Muitos cidadãos consideram que a corrupção tem sido um fenómeno em crescendo, com os governos a fazer muito pouco ou quase nada para resolver esse flagelo. O suborno é uma prática muito comum em muitos países, sendo que neste particular os resultados da RDC (República Democrática do Congo), Sudão e Gabão se revelam particularmente preocupantes. Os elevados e crescentes níveis de corrupção, juntamente com a insatisfação que as populações sentem perante os esforços do governo para a enfrentar e conter, traz à saciedade a necessidade de estabelecer novos e mais robustos compromissos de estratégias anticorrupção.
Na Serra Leoa e na Libéria, o elevado nível de subornos nos serviços públicos também se apresenta como uma questão urgente, de tal sorte que o caminho deve ser o de garantir que todos os cidadãos devem poder aceder a serviços públicos essenciais sem que para isso tenham que pagar quaisquer subornos.
Mas nem tudo são más notícias. De facto, os cidadãos de Cabo Verde e das Maurícias foram da opinião de que existe pouca corrupção no setor público, com um baixo nível de suborno. Acresce que mais de metade dos africanos considera que todos e cada um deles pode contribuir, eficazmente, para mitigar ou mesmo evitar fenómenos de natureza corruptiva.
Em síntese, o relatório pugna que os governos africanos devam comprometer-se com a implementação dos esforços necessários a um eficaz combate à corrupção.
Mas como?
Fortalecendo as suas instituições, promovendo princípios éticos nos processos de aquisição de serviços essenciais e impondo a transparência nos modelos de financiamento dos partidos políticos.

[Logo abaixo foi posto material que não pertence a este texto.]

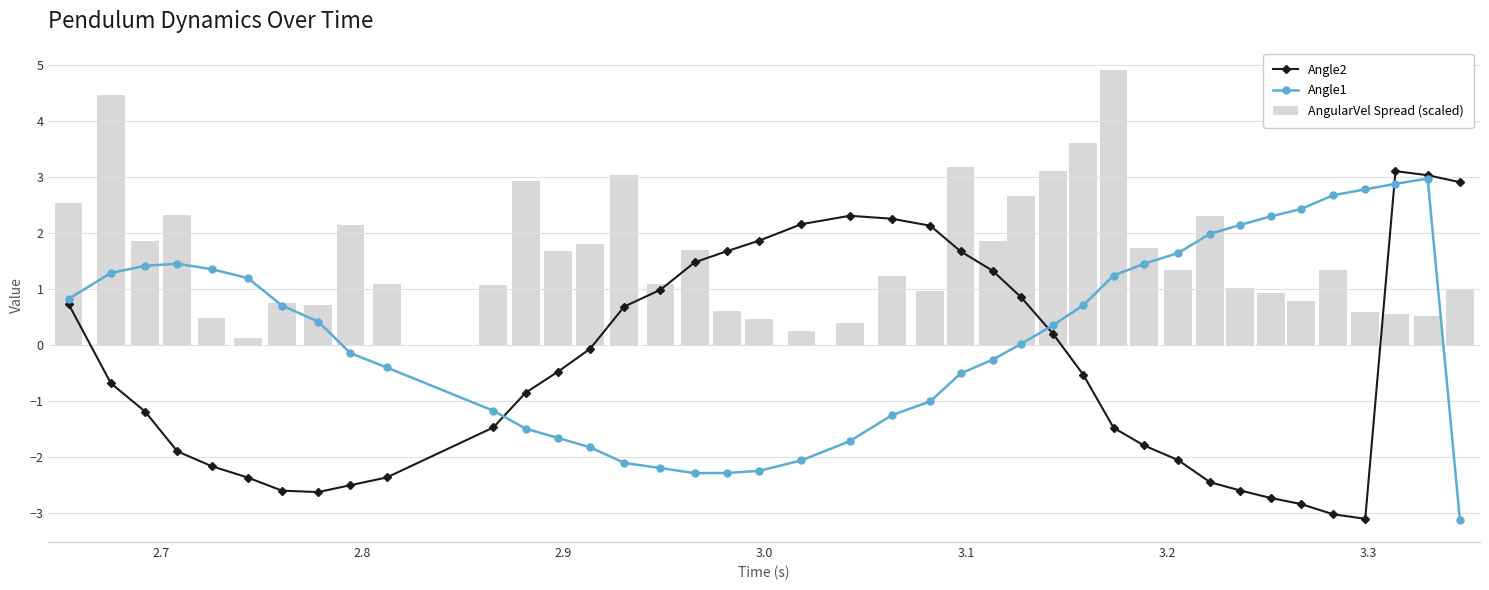

What is the average value of the AngularVel Spread (scaled) series?

1.6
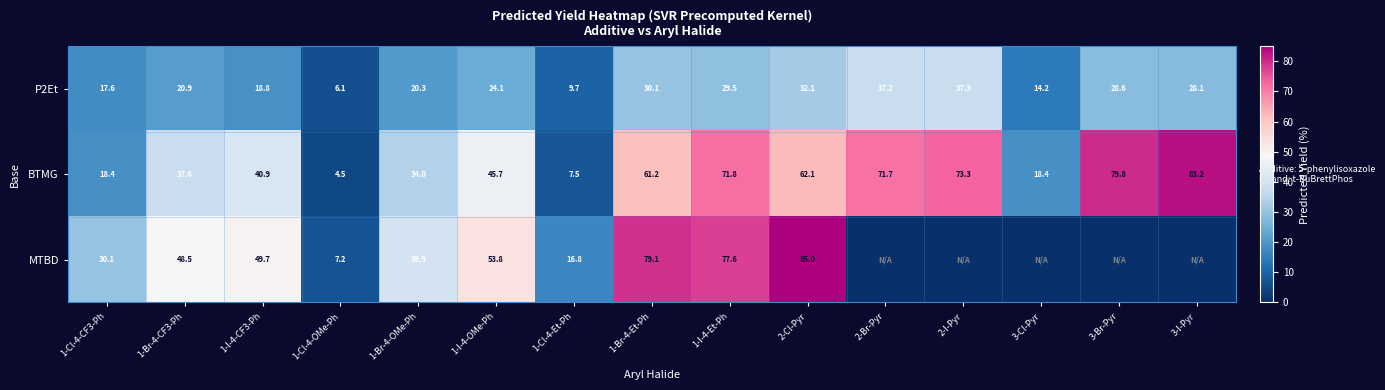

What is the maximum value for BTMG?

83.2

Importante será também promover uma mais adequada e eficaz proteção dos denunciantes, estabelecer registos públicos dos proprietários de empresas de fachada e delinear, urgentemente, uma estratégia de recuperação dos ativos desviados ao erário público.

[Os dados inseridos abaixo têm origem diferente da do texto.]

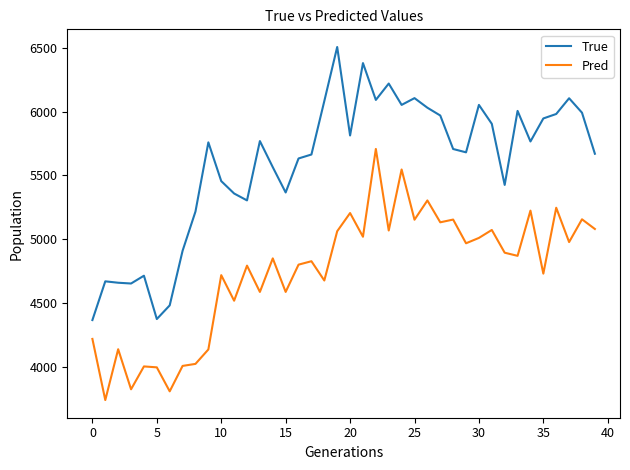

What is the maximum value for True?

6505.0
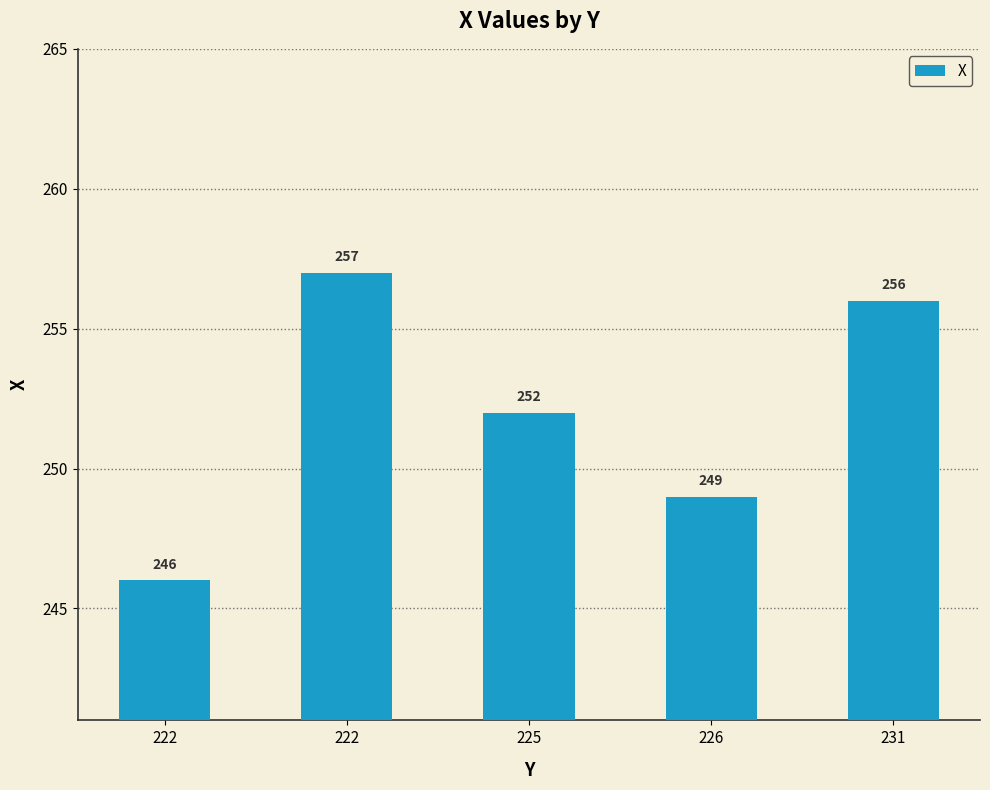

Rank the categories by value from highest to lowest.

222, 231, 225, 226, 222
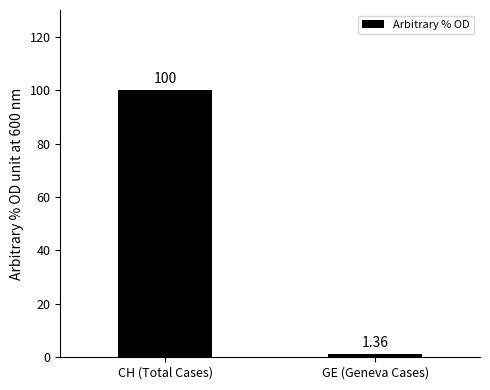

How many bars are there in total?

2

No quadro deste esforço global, as principais economias e centros financeiros offshore assumem um papel decisivo, pois para estancar o fluxo de dinheiro sujo para fora da África, é ingente planear e executar estratégias de combate à lavagem de dinheiro, apoiar o retorno de ativos desviados e estabelecer registos públicos transparentes de identificação dos principais titulares de ativos transacionados.
Factos como o crescimento da corrupção em termos globais, a incapacidade patológica dos governos em fazer o que é necessário, a falta de integridade dos funcionários públicos (entre as instituições públicas, a polícia é vista por 47% dos inquiridos como corrupta), o elevado índice de subornos, o elevado número de cidadãos que receiam represálias caso decidam denunciar atos de corrupção, entre outros aspetos, transformam e impactam, diária e diretamente, na vida de todos e de cada um dos cidadãos africanos, minando a integridade e a eficácia das instituições e privando os respetivos governos de importantes e consideráveis receitas fiscais que se revelam necessárias à satisfação das necessidades mais elementares das populações.

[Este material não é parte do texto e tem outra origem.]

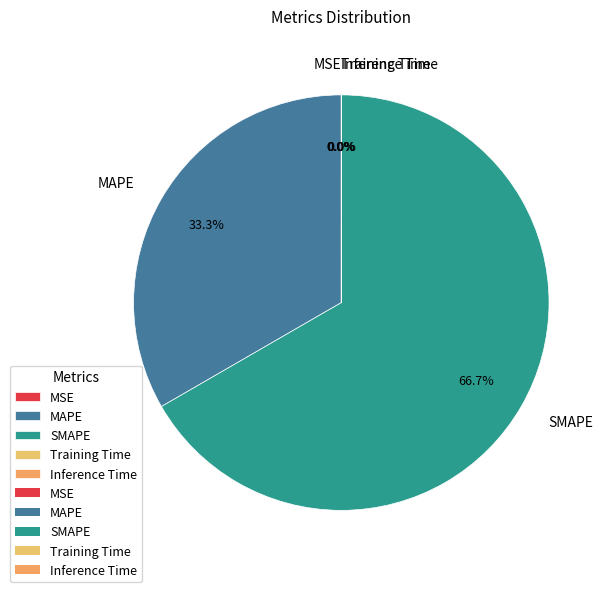

Between SMAPE and MAPE, which is larger?

SMAPE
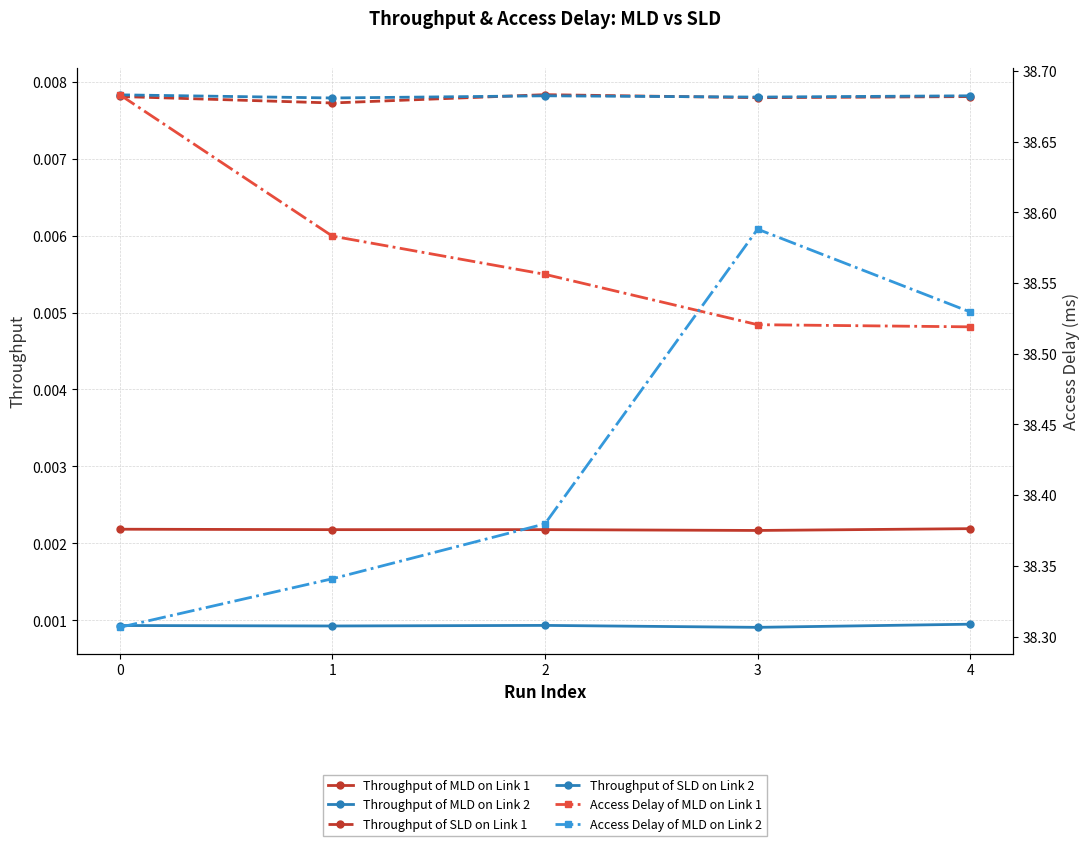

Reading right to left, what are all the values shown in this chart?

Throughput of MLD on Link 1: 4=0.0	3=0.0	2=0.0	1=0.0	0=0.0
Throughput of MLD on Link 2: 4=0.0	3=0.0	2=0.0	1=0.0	0=0.0
Throughput of SLD on Link 1: 4=0.0	3=0.0	2=0.0	1=0.0	0=0.0
Throughput of SLD on Link 2: 4=0.0	3=0.0	2=0.0	1=0.0	0=0.0
Access Delay of MLD on Link 1: 4=38.5	3=38.5	2=38.6	1=38.6	0=38.7
Access Delay of MLD on Link 2: 4=38.5	3=38.6	2=38.4	1=38.3	0=38.3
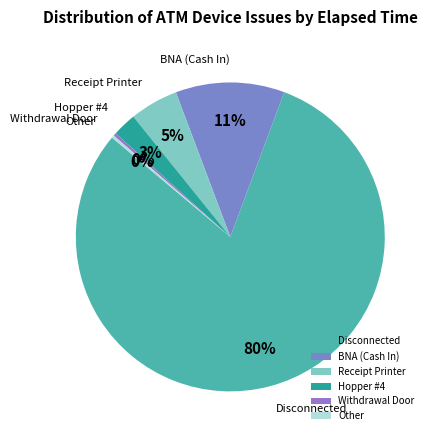

True or false: Disconnected accounts for 73% of the total.

False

Neste quadro, espera-se que os governos das principais nações africanas possam fazer mais, bastante mais diria, contando, para o efeito, assim se deseja, com o contributo dos governos das principais economias, incluindo membros do G20 e da OCDE, bem como os dos centros financeiros offshore.
Por muito que queiramos continuar distraídos com as comédias sempre divertidas que a silly season nos proporciona, a verdade é uma só!
A corrupção existe e sempre existirá.
Façamos, pois, a nossa parte, combatendo-a e mantendo assim acesa a centelha da esperança!